[Start of Attachment]
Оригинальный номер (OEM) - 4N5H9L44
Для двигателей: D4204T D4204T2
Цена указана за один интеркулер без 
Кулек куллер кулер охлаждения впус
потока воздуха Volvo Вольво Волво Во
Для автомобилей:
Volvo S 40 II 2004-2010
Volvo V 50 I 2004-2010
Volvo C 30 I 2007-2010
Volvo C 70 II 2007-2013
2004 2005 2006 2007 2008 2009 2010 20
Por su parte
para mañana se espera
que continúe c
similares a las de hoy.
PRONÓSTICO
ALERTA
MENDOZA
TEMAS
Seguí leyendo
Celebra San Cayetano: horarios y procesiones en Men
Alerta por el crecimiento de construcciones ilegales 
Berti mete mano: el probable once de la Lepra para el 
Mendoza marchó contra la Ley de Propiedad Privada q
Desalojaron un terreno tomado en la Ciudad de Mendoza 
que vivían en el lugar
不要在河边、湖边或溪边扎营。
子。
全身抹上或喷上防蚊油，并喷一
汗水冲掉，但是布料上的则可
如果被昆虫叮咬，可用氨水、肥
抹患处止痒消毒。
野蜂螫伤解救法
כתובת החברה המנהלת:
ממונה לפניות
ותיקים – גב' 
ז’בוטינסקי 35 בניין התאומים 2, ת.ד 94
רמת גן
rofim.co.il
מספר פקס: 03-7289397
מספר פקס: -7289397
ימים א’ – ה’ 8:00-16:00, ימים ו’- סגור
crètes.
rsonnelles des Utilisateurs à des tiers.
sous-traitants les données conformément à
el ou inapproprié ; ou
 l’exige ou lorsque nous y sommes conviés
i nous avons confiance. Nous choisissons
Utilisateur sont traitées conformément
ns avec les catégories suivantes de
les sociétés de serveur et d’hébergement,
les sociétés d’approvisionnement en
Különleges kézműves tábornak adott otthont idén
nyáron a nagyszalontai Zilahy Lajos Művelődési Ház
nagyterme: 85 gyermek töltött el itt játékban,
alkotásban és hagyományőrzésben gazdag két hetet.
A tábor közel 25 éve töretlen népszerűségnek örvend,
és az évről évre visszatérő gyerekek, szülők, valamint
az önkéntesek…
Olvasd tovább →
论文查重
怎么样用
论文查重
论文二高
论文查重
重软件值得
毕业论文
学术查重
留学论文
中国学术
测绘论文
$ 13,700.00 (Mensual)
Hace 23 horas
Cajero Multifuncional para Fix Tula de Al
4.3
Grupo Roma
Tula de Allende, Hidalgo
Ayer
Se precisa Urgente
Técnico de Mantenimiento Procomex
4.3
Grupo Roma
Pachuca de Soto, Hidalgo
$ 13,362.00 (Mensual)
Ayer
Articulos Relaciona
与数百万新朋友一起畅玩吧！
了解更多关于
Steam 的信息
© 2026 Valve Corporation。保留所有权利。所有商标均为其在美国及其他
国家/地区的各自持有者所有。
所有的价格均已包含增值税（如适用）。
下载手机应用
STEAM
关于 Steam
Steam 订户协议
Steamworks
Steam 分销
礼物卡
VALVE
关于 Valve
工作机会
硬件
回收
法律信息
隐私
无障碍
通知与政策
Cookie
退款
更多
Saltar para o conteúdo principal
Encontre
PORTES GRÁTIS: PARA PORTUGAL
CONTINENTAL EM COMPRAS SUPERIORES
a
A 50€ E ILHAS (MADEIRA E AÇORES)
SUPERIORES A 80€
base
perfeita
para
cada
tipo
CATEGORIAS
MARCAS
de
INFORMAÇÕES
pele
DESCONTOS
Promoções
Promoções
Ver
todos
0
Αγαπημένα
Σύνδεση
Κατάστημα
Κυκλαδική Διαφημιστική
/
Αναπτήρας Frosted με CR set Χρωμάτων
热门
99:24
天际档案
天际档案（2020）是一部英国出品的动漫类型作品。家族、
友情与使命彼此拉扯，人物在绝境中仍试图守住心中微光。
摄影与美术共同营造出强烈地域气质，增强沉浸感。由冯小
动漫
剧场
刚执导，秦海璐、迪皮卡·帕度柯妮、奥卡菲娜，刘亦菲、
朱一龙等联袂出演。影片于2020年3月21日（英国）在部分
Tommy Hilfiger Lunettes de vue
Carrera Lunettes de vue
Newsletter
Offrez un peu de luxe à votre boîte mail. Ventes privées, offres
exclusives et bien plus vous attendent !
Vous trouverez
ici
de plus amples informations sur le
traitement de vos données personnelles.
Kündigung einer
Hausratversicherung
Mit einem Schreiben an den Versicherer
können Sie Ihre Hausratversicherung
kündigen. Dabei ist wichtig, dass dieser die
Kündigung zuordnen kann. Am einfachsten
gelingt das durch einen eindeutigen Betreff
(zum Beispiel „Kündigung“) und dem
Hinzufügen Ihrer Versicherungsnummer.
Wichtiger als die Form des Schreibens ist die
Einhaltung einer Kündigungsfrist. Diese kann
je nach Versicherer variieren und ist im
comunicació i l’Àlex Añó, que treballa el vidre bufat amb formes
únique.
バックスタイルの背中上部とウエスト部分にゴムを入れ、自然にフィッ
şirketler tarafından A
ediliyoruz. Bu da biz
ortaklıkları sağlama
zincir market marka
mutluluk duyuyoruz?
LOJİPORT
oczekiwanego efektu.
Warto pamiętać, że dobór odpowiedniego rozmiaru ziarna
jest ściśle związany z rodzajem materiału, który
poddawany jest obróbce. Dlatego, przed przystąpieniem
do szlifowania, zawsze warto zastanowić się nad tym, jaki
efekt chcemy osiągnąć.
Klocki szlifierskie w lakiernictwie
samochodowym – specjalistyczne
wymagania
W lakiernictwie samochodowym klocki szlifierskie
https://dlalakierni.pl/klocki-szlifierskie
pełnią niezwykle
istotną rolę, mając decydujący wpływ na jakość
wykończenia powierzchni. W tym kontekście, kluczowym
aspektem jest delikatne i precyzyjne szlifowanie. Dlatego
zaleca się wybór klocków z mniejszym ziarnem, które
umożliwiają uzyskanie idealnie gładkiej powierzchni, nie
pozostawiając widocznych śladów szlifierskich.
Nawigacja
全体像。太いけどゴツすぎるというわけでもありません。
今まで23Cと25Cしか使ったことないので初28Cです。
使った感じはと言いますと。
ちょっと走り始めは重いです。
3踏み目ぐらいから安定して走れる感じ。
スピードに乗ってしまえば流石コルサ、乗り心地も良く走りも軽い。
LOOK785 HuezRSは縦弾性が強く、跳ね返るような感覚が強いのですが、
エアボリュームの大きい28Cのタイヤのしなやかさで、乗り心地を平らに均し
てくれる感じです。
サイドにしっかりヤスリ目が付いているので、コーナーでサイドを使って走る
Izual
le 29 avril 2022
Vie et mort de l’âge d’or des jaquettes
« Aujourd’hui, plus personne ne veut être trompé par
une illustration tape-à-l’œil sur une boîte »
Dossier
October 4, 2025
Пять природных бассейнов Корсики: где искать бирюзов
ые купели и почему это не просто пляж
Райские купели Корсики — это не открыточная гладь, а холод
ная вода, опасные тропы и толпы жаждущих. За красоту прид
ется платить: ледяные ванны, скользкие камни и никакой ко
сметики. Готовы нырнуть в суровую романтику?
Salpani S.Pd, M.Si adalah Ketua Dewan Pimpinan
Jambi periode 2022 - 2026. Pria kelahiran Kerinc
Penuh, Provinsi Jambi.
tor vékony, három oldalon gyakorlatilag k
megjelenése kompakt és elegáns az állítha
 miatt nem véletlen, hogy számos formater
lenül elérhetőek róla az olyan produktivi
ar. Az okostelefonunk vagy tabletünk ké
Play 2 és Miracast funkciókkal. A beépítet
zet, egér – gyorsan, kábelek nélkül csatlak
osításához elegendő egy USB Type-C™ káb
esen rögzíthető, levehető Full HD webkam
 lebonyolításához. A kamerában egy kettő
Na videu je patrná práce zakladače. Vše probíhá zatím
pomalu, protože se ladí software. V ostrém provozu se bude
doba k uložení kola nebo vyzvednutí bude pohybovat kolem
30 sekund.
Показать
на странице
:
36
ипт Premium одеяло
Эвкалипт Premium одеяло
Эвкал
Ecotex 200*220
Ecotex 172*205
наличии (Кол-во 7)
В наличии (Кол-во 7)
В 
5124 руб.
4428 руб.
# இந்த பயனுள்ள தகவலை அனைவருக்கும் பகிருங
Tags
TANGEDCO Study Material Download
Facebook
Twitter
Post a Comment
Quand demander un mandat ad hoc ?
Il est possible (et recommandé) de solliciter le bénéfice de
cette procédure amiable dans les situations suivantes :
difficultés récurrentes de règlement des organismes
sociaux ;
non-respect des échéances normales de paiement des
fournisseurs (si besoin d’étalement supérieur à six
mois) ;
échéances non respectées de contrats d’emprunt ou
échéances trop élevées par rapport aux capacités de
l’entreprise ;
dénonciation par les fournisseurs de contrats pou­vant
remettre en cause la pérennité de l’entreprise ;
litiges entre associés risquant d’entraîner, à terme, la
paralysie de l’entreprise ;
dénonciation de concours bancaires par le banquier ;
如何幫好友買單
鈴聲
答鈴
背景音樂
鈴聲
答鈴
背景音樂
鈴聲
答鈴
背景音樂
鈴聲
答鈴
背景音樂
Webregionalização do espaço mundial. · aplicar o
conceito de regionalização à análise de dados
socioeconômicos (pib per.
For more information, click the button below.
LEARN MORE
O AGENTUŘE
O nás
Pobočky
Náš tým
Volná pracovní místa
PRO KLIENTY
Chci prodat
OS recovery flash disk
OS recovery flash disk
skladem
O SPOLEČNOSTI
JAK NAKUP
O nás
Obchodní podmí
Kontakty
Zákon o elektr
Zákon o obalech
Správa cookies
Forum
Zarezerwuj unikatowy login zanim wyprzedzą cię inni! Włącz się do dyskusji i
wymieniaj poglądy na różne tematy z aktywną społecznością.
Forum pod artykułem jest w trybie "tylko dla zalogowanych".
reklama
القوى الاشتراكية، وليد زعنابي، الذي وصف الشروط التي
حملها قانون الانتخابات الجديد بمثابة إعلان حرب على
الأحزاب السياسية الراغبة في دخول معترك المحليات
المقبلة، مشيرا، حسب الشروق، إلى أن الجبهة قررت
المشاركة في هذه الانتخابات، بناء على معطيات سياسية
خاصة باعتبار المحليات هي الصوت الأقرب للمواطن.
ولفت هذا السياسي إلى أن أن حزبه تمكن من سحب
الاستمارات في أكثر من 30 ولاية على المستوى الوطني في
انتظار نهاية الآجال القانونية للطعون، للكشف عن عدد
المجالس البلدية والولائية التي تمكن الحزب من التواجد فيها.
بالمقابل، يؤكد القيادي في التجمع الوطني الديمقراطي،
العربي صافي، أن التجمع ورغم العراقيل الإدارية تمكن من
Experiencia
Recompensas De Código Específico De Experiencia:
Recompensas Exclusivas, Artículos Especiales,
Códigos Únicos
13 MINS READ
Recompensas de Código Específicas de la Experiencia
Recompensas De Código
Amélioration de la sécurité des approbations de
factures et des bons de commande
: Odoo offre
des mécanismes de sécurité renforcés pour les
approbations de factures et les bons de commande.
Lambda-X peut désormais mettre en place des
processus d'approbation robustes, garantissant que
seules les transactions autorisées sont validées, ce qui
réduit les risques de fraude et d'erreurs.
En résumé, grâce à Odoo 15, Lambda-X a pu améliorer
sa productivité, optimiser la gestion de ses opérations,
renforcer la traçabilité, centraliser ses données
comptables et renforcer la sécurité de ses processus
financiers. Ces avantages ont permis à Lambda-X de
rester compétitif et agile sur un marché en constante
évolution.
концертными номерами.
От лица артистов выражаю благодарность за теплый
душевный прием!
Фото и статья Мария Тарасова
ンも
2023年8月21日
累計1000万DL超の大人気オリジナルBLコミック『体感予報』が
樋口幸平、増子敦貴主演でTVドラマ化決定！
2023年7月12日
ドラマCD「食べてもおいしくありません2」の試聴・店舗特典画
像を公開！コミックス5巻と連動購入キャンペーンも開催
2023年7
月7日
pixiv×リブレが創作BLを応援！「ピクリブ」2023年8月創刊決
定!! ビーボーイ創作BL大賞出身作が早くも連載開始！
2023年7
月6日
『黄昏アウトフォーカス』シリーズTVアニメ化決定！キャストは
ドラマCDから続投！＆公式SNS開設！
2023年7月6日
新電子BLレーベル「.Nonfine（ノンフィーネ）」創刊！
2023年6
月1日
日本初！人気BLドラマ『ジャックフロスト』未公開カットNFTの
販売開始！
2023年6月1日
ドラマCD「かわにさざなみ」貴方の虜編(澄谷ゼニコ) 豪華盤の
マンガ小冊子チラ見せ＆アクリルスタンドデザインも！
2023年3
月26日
[End of Attachment]
▶ TASK ITEM
Write down, word for word, the lines above from the one containing "para mañana se espera" through the one containing "Alerta por el", both ends included.

▶ PROBLEM SOLUTION
para mañana se espera
que continúe c
similares a las de hoy.
PRONÓSTICO
ALERTA
MENDOZA
TEMAS
Seguí leyendo
Celebra San Cayetano: horarios y procesiones en Men
Alerta por el crecimiento de construcciones ilegales 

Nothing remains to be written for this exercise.